* **AIM OF THE TASK**
Transcribe the data exactly, pictures excluded.

* **SUPPLIED DATA**
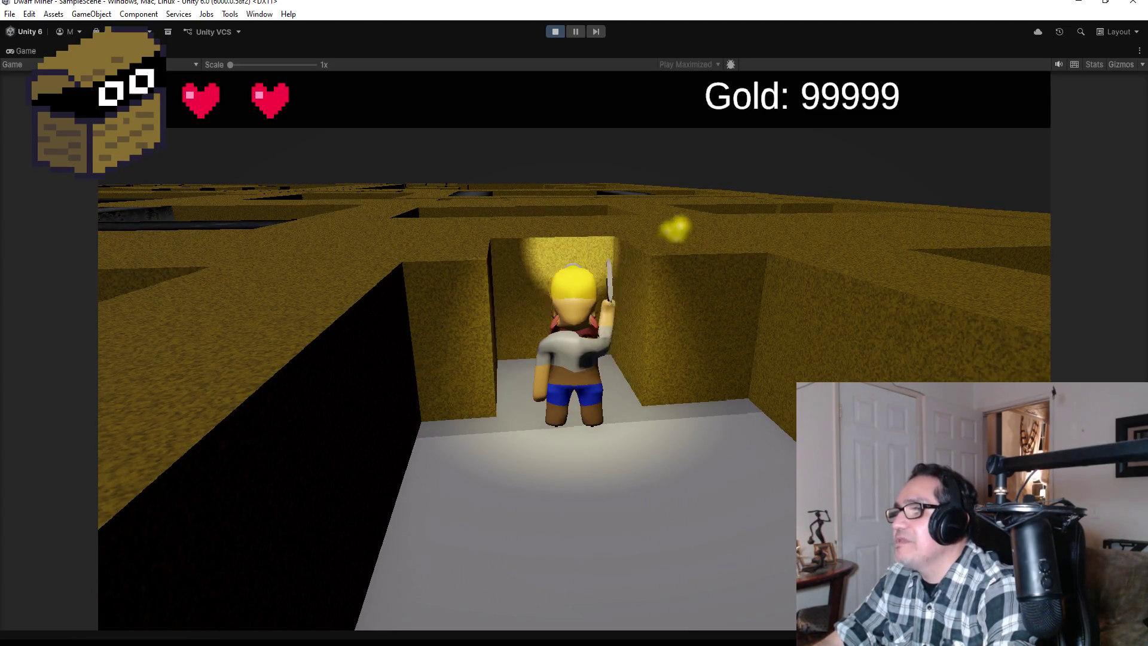
key("w")
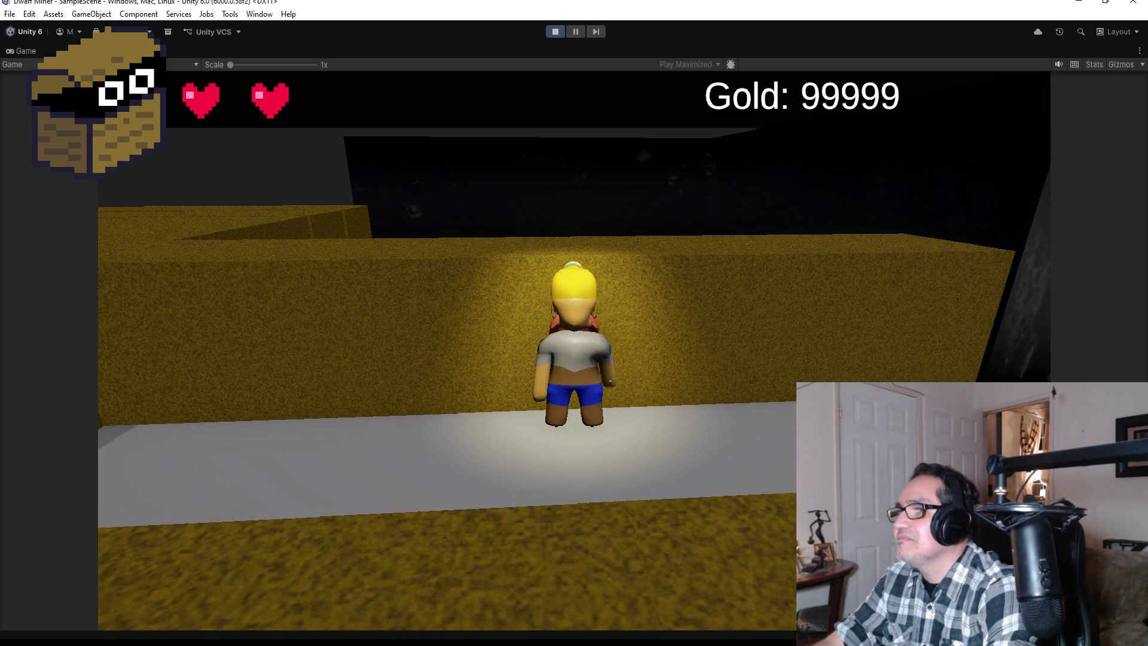
Let the goblin's hits empty the hearts, strike it, stop the game, and dismiss the File menu
key("d")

* **SOLUTION**
key("w")
Let the goblin's hits empty the hearts, strike it, stop the game, and dismiss the File menu
key("d")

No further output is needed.